**WHAT YOU WILL DO:**
Going from the top of the data below, give again each line through the one containing "#190, priority: Bassa -> Alta", both ends kept.

(Revision comparison data)
★ ★ ★ ★
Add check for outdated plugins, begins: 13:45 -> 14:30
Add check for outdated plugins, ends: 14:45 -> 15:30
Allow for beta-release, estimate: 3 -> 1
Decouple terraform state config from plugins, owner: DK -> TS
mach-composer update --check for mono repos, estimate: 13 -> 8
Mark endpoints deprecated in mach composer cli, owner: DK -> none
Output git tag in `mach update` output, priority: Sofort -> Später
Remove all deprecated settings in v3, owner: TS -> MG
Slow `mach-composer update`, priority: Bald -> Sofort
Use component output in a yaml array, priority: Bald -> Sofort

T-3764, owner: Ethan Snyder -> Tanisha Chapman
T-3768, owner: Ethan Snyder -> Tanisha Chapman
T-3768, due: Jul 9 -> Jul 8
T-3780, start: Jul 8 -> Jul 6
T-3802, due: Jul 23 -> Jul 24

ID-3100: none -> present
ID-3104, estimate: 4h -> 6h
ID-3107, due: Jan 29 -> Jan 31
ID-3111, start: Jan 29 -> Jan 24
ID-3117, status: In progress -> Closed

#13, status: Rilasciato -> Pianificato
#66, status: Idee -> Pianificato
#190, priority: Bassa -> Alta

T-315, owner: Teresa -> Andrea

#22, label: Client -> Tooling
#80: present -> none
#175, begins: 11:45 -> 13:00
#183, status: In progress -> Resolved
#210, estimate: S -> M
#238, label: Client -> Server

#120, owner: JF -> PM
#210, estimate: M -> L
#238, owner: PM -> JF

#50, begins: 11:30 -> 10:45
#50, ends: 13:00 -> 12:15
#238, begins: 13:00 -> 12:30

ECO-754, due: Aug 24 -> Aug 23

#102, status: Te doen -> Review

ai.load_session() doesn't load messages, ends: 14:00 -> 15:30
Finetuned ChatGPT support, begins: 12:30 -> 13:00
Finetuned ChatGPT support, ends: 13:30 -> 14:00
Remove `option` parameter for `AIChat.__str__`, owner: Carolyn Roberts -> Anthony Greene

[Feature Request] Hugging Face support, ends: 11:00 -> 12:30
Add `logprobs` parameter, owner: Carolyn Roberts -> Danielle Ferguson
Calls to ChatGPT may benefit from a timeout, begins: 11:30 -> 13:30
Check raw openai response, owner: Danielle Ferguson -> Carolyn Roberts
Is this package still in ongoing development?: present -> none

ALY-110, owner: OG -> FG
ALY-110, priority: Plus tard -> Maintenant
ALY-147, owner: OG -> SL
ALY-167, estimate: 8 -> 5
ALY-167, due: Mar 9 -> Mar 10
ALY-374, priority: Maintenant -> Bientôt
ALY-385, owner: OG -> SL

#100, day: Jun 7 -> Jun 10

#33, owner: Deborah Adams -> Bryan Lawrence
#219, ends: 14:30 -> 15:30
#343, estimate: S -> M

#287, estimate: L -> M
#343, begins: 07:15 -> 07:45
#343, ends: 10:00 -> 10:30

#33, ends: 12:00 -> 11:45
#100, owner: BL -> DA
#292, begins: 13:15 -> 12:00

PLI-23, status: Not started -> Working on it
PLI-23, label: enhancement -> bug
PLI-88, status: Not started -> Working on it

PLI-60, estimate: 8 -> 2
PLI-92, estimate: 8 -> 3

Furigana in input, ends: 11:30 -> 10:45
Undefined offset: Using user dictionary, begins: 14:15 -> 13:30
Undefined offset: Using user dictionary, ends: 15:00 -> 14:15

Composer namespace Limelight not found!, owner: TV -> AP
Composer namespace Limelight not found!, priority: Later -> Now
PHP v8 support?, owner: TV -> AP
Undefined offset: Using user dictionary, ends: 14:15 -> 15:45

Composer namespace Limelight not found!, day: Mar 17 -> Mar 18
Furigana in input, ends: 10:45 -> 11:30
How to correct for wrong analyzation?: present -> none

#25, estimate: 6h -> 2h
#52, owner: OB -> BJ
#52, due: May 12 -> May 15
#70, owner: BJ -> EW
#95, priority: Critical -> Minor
★ ★ ★ ★
**WRITTEN ANSWER:**
Add check for outdated plugins, begins: 13:45 -> 14:30
Add check for outdated plugins, ends: 14:45 -> 15:30
Allow for beta-release, estimate: 3 -> 1
Decouple terraform state config from plugins, owner: DK -> TS
mach-composer update --check for mono repos, estimate: 13 -> 8
Mark endpoints deprecated in mach composer cli, owner: DK -> none
Output git tag in `mach update` output, priority: Sofort -> Später
Remove all deprecated settings in v3, owner: TS -> MG
Slow `mach-composer update`, priority: Bald -> Sofort
Use component output in a yaml array, priority: Bald -> Sofort

T-3764, owner: Ethan Snyder -> Tanisha Chapman
T-3768, owner: Ethan Snyder -> Tanisha Chapman
T-3768, due: Jul 9 -> Jul 8
T-3780, start: Jul 8 -> Jul 6
T-3802, due: Jul 23 -> Jul 24

ID-3100: none -> present
ID-3104, estimate: 4h -> 6h
ID-3107, due: Jan 29 -> Jan 31
ID-3111, start: Jan 29 -> Jan 24
ID-3117, status: In progress -> Closed

#13, status: Rilasciato -> Pianificato
#66, status: Idee -> Pianificato
#190, priority: Bassa -> Alta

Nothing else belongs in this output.